WORK ORDER:
Whatever follows the line containing "365 793 177" in the listing below should be printed exactly, along with that line itself.
===== EXERCISE MATERIAL =====
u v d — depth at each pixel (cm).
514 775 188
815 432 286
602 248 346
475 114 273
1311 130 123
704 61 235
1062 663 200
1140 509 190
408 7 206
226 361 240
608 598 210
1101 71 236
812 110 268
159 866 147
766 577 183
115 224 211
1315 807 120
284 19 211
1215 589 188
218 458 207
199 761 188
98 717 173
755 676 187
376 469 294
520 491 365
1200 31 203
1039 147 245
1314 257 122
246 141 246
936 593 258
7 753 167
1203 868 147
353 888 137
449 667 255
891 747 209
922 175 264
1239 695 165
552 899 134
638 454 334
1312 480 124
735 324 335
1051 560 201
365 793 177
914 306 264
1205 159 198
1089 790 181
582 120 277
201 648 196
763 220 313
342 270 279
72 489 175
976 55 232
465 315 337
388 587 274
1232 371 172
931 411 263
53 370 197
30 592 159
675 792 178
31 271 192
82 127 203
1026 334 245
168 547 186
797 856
=====
EXERCISE RESPONSE:
365 793 177
914 306 264
1205 159 198
1089 790 181
582 120 277
201 648 196
763 220 313
342 270 279
72 489 175
976 55 232
465 315 337
388 587 274
1232 371 172
931 411 263
53 370 197
30 592 159
675 792 178
31 271 192
82 127 203
1026 334 245
168 547 186
797 856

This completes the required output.